Zapraszam. Każdego kto tu zajrzy - pozdrawiam. Wszak ważne jest podzielenie się... z Wami.A na koniec - postaram się nie wymądrzać. Uda się:-)?

piątek, 19 sierpnia 2011

Ogrody na granicy miast

Mam chwilę czasu - dlatego nie zwlekam i przygotowałem kolejny wpis.Taki bardziej dla Pań, chociaż...

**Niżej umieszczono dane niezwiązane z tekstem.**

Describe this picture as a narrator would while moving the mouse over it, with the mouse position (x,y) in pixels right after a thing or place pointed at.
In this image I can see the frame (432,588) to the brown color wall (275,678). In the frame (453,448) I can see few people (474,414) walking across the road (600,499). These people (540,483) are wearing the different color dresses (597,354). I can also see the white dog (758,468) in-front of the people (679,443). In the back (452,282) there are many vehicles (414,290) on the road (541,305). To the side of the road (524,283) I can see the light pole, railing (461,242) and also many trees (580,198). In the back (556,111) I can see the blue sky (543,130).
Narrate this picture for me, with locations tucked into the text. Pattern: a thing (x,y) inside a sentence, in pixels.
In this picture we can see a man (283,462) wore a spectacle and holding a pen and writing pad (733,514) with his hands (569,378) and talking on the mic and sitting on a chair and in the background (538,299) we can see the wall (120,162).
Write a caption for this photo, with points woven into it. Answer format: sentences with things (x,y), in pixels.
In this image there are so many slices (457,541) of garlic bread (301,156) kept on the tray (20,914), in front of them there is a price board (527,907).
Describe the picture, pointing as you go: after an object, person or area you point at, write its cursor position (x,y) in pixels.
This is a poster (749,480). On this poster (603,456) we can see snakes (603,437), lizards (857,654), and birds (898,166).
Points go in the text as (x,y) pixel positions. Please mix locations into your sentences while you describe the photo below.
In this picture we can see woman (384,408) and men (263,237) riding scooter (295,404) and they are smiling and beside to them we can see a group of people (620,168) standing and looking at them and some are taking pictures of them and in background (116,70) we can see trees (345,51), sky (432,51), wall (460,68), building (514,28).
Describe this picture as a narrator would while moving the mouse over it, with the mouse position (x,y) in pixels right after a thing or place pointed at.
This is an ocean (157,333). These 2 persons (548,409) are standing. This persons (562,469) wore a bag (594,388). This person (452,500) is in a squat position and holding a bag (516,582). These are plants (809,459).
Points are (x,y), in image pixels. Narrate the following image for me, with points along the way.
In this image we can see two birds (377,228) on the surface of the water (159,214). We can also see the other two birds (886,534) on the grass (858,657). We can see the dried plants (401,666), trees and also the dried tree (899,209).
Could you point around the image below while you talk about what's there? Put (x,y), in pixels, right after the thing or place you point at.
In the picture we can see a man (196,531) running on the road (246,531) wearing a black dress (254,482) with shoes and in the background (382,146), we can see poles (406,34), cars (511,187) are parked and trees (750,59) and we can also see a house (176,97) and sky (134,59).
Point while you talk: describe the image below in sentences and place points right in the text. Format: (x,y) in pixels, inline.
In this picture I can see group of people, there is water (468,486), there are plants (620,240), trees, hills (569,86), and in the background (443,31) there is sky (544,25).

W Kanadzie na pograniczu wielkiego miasta Hamilton i mniejszego Burlington mieści się ogromny ogród botaniczny. Dokładniej pisząc Królewskie Ogrody Botaniczne, które stanowią zielony kompleks o powierzchni 980 ha. Wiele dróżek spacerowych i kilka miejsc do zwiedzania. Te, które pokazałem na mapce poniżej są tymi najważniejszymi - RBG Centre (A), Rock Garden (B) i Arboretum (C). Poniższe zdjęcia pochodzą głównie z tego pierwszego miejsca, ale... dwa ostatnie zdjęcia  wykonałem w Arboretum (14 i 15), a dwa wcześniejsze Ogrodzie Skalnym (12 i 13). Ogród Sklany wywarł na mnie duże wrażenie, jak chodzi o kompozycje przestrzeni. Może to tylko moje wrażenie, poniważ w zasadzie ja się na tym nie znam. W Arboretum trzeba było znaleźć się wiosną, kiedy drzewa zdobią śliczne kwiaty, a nie w środku lata, kiedy jest już po, ale cóż... Chyba jednak najładniejsze było Centre i pewnie dlatego stąd zamieszczam najwięcej zdjęć. Tutaj odbywają się też uroczystości ślubne i przyjęcia weselne, jednak podarowałem sobie umieszczanie zdjęć z takich przygotowań do takich uroczystości. Osobiście wolę podziwiać owady na kwiatach, jak ten dolatujący na zdjęciu numer 9. To bąk? Nie wiem, pewnie jakieś dziwadełko, a z pewnością natura. Dziś już nic więcej nie wskóram. To kończę.